Could you restate, exactly and with nothing added, the lines from the start of the data through the line that holds "left front paw: (687, 455)", leaving the pictures out?
BEGIN Records for the task
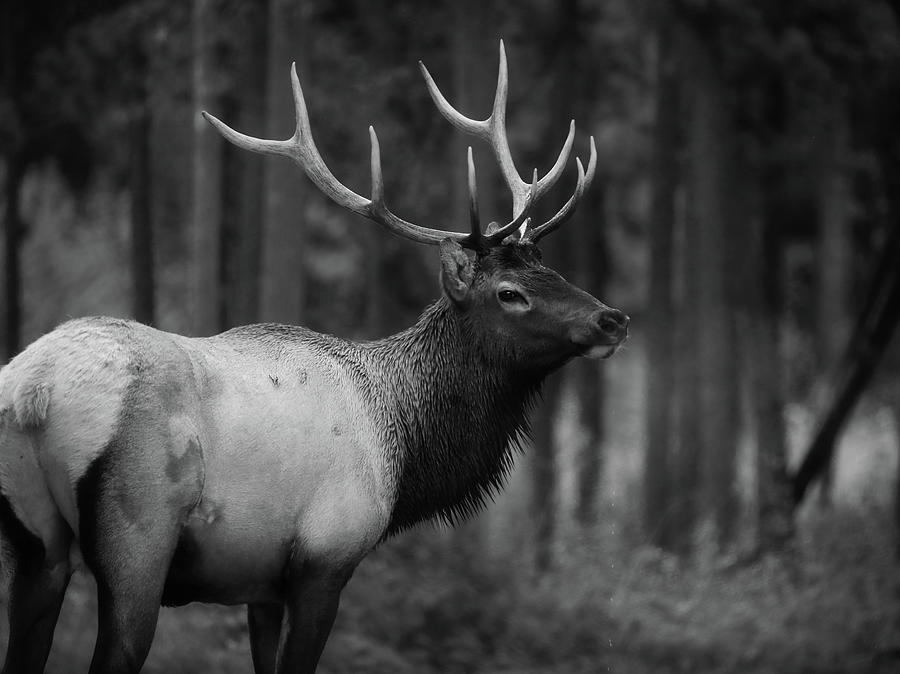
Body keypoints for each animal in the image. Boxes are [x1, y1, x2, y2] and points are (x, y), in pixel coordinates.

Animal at [0, 41, 628, 674]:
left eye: (553, 269)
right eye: (509, 293)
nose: (613, 319)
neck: (402, 449)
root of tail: (34, 390)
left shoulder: (259, 586)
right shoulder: (326, 556)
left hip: (35, 546)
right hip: (138, 533)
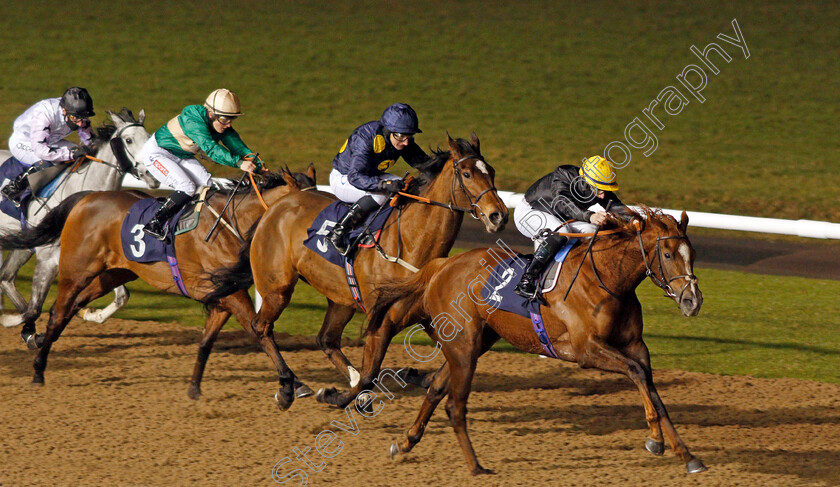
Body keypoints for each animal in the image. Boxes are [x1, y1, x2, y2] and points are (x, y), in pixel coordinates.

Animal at [0, 108, 159, 336]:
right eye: (128, 140)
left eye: (148, 138)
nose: (152, 176)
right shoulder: (48, 257)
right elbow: (34, 309)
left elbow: (122, 296)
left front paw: (90, 314)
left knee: (6, 278)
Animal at [0, 166, 318, 398]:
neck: (230, 223)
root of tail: (87, 197)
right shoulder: (228, 293)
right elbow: (259, 330)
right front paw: (293, 384)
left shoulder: (222, 296)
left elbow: (206, 341)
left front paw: (194, 388)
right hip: (76, 270)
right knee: (58, 312)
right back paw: (37, 368)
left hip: (113, 273)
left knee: (71, 308)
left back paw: (40, 340)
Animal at [207, 132, 508, 408]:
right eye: (467, 173)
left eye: (492, 171)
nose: (499, 216)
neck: (411, 240)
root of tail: (275, 207)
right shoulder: (381, 318)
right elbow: (371, 371)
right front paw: (338, 394)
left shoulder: (425, 312)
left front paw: (412, 375)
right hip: (277, 287)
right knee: (261, 327)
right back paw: (288, 387)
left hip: (341, 298)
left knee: (326, 339)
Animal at [368, 208, 708, 474]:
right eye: (667, 254)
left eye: (692, 254)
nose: (692, 301)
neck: (608, 280)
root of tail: (444, 265)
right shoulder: (586, 350)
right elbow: (636, 374)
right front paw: (655, 440)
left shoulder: (636, 346)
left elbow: (652, 390)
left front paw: (687, 455)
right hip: (464, 344)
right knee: (454, 402)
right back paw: (475, 466)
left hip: (477, 342)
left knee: (438, 387)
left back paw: (405, 442)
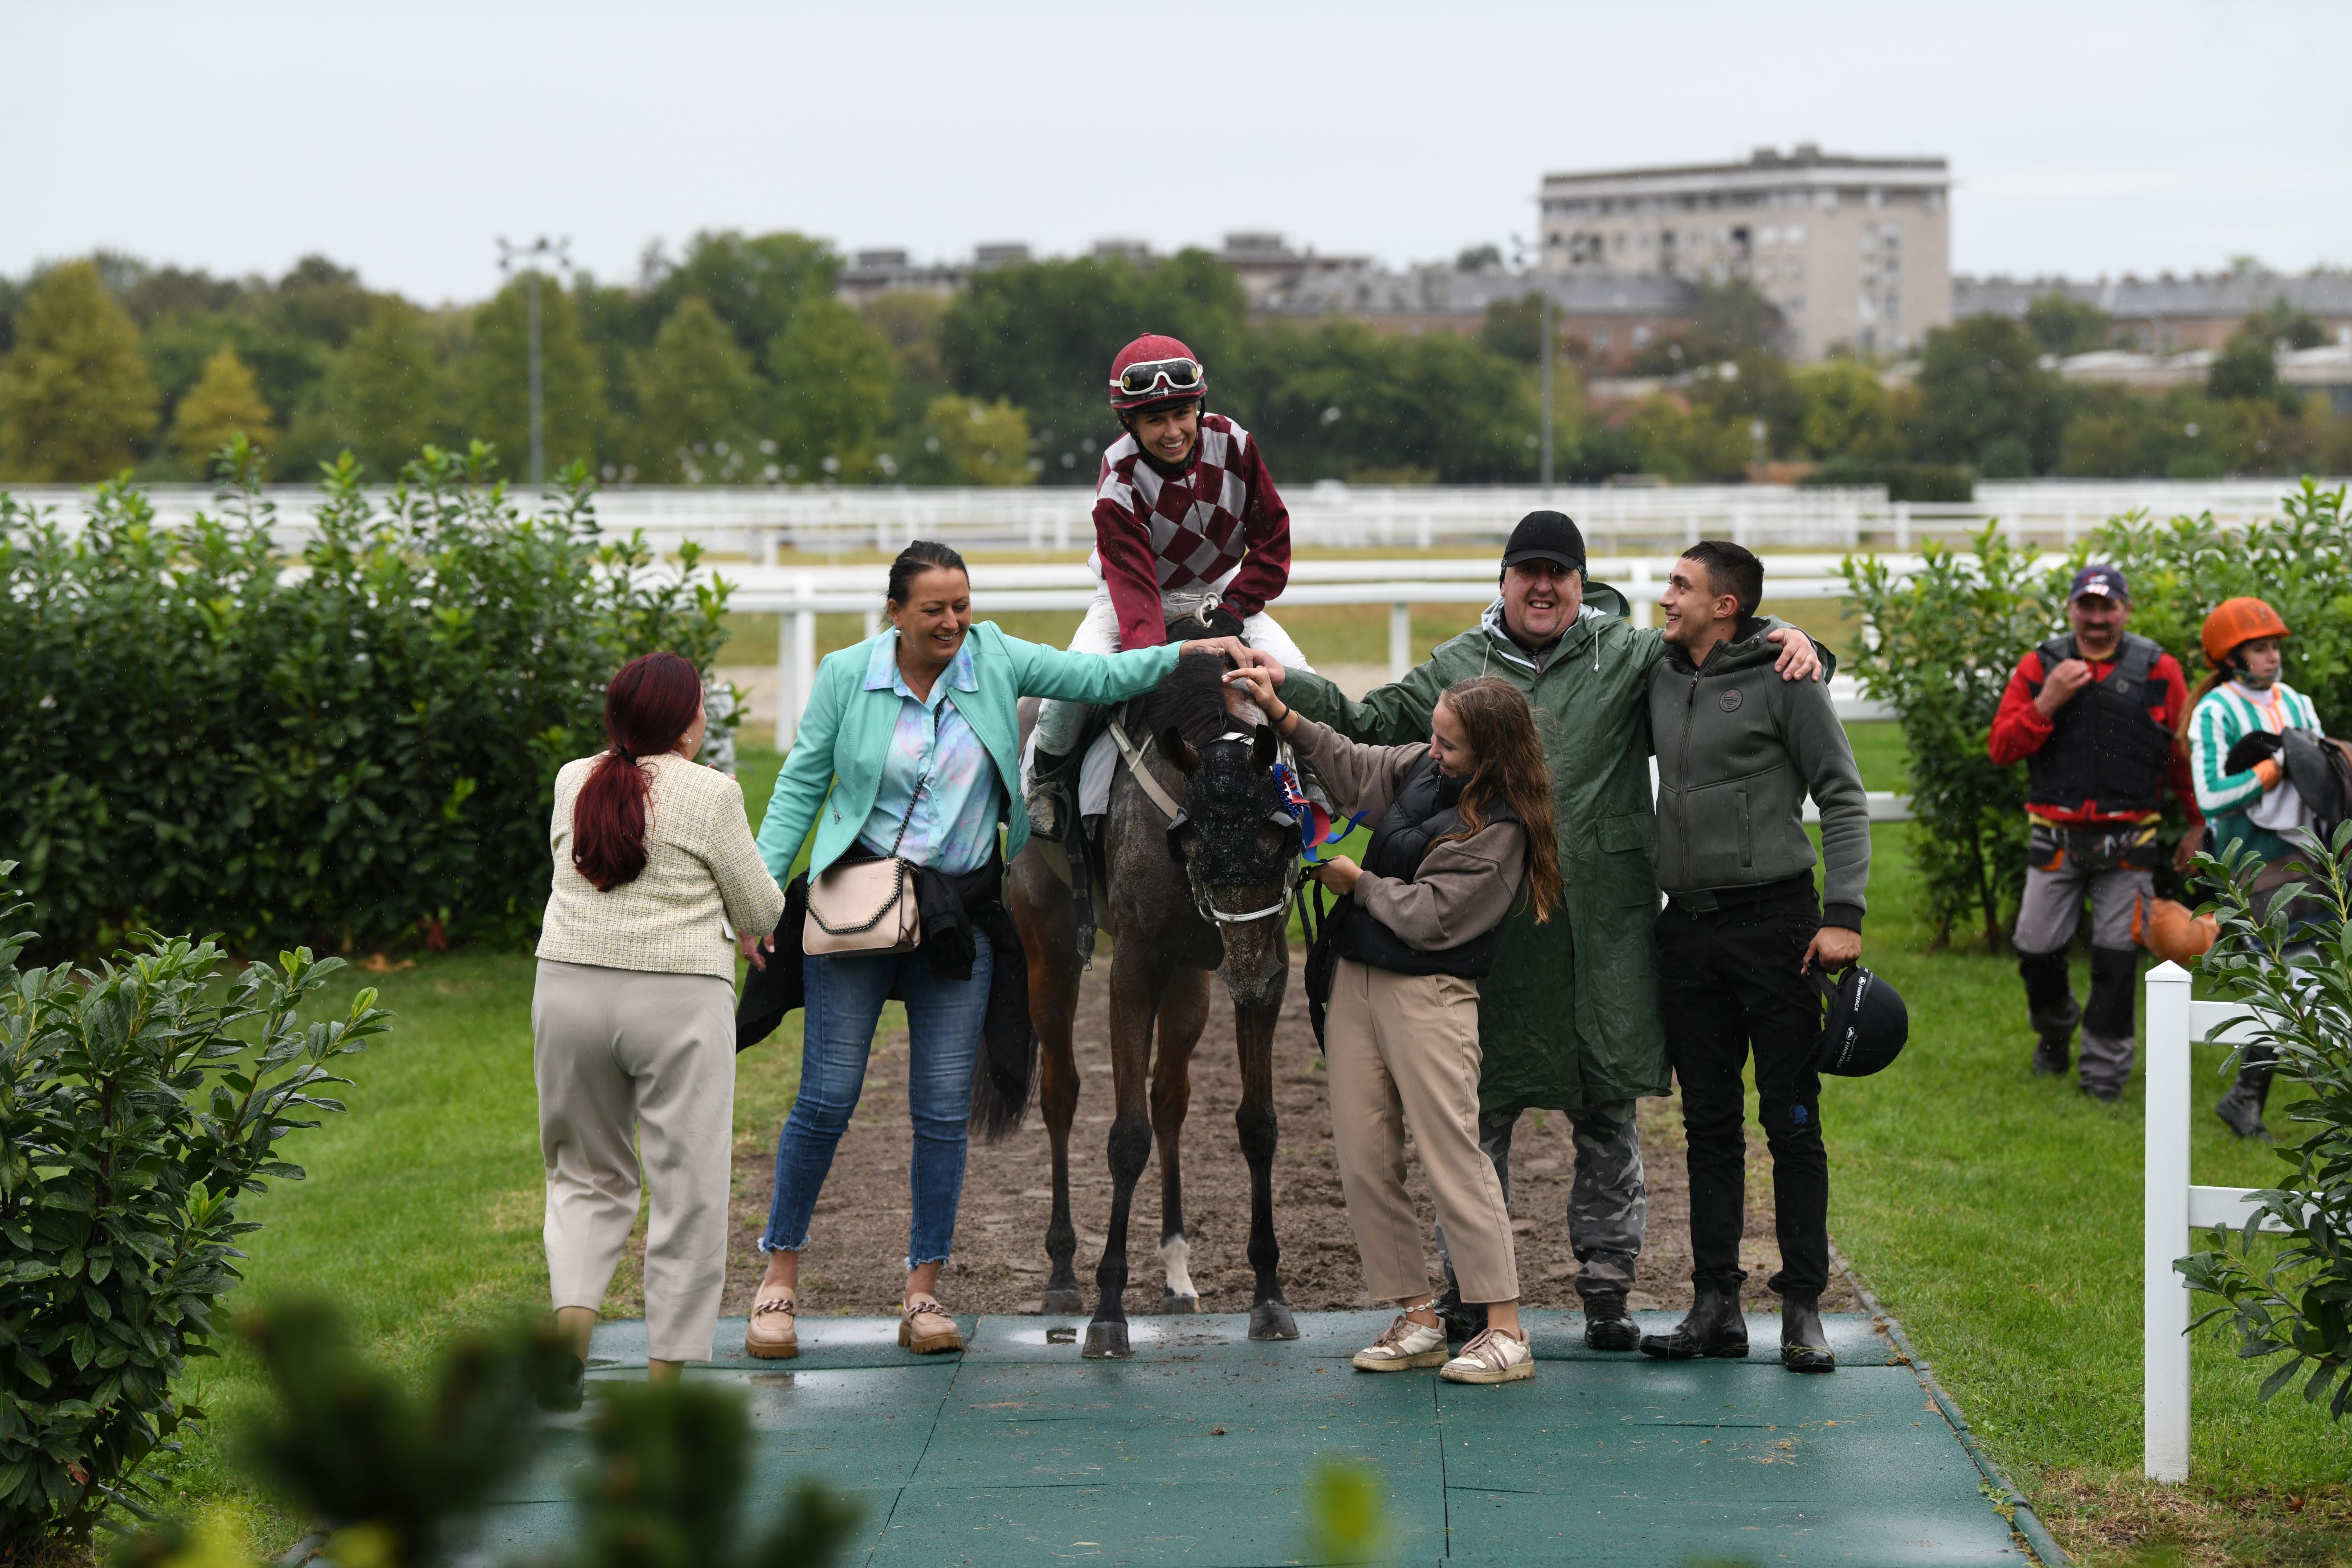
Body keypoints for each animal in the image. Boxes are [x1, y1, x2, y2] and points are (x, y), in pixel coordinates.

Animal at [1011, 648, 1308, 1363]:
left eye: (1277, 840)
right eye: (1192, 843)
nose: (1247, 973)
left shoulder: (1265, 970)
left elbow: (1257, 1124)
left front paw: (1269, 1295)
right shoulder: (1134, 969)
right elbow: (1126, 1136)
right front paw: (1108, 1312)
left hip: (1191, 984)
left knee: (1169, 1097)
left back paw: (1176, 1272)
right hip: (1050, 952)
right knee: (1061, 1094)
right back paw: (1062, 1274)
END Records for the task
Result>
Body keypoints for each animal in the image. Boxes are [x1, y1, x2, y2] and points are (x, y), in pixel coordinates.

Animal at [0, 41, 628, 674]:
left eye: (553, 269)
right eye: (509, 293)
nose: (613, 319)
neck: (402, 449)
root of tail: (34, 390)
left shoulder: (259, 586)
right shoulder: (326, 556)
left hip: (35, 546)
right hip: (138, 533)
Body keypoints for each animal in the image. Boxes are [x1, y1, x2, y2] and points are (x, y), in pixel coordinates.

Animal at [0, 108, 159, 336]:
right eye: (128, 140)
left eye: (148, 138)
nose: (152, 176)
right shoulder: (48, 257)
right elbow: (34, 309)
left elbow: (122, 296)
left front paw: (90, 314)
left knee: (6, 278)
Animal at [0, 166, 318, 398]:
neck: (230, 223)
root of tail: (87, 197)
right shoulder: (228, 293)
right elbow: (259, 330)
right front paw: (293, 384)
left shoulder: (222, 296)
left elbow: (206, 341)
left front paw: (194, 388)
right hip: (76, 270)
right knee: (58, 312)
right back paw: (37, 368)
left hip: (113, 273)
left knee: (71, 308)
left back paw: (40, 340)
Animal at [207, 132, 508, 408]:
right eye: (467, 173)
left eye: (492, 171)
nose: (499, 216)
neck: (411, 240)
root of tail: (275, 207)
right shoulder: (381, 318)
right elbow: (371, 371)
right front paw: (338, 394)
left shoulder: (425, 312)
left front paw: (412, 375)
right hip: (277, 287)
right knee: (261, 327)
right back paw: (288, 387)
left hip: (341, 298)
left knee: (326, 339)
Animal at [368, 208, 708, 474]:
right eye: (667, 254)
left eye: (692, 254)
nose: (692, 301)
neck: (608, 280)
root of tail: (444, 265)
right shoulder: (586, 350)
right elbow: (636, 374)
right front paw: (655, 440)
left shoulder: (636, 346)
left elbow: (652, 390)
left front paw: (687, 455)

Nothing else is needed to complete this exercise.